### PROMPT
Pull out every line of the records below that contains the string "pulmonary", matching its case exactly.

### DATA IN THIS EXERCISE
** START **
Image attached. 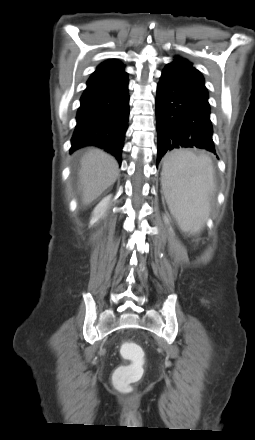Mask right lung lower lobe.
** END **
** START **
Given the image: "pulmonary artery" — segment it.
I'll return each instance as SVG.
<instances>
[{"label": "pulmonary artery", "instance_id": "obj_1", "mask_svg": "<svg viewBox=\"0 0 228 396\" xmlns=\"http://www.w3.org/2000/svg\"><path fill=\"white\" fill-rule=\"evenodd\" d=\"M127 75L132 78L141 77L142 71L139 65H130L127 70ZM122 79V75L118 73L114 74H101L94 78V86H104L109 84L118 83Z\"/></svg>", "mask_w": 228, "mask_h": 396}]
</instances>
** END **
** START **
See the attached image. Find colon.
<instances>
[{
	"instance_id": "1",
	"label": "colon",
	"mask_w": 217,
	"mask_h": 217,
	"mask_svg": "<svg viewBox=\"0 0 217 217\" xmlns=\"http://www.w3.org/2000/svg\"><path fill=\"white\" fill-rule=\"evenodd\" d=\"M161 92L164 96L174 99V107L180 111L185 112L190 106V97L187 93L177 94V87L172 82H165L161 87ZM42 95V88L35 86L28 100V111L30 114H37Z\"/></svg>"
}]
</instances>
** END **
### RESULT OF THE EXERCISE
Given the image: "pulmonary artery" — segment it.
[{"label": "pulmonary artery", "instance_id": "obj_1", "mask_svg": "<svg viewBox=\"0 0 228 396\" xmlns=\"http://www.w3.org/2000/svg\"><path fill=\"white\" fill-rule=\"evenodd\" d=\"M127 75L132 78L141 77L142 71L139 65H130L127 70ZM122 79V75L118 73L114 74H101L94 78V86H104L109 84L118 83Z\"/></svg>", "mask_w": 228, "mask_h": 396}]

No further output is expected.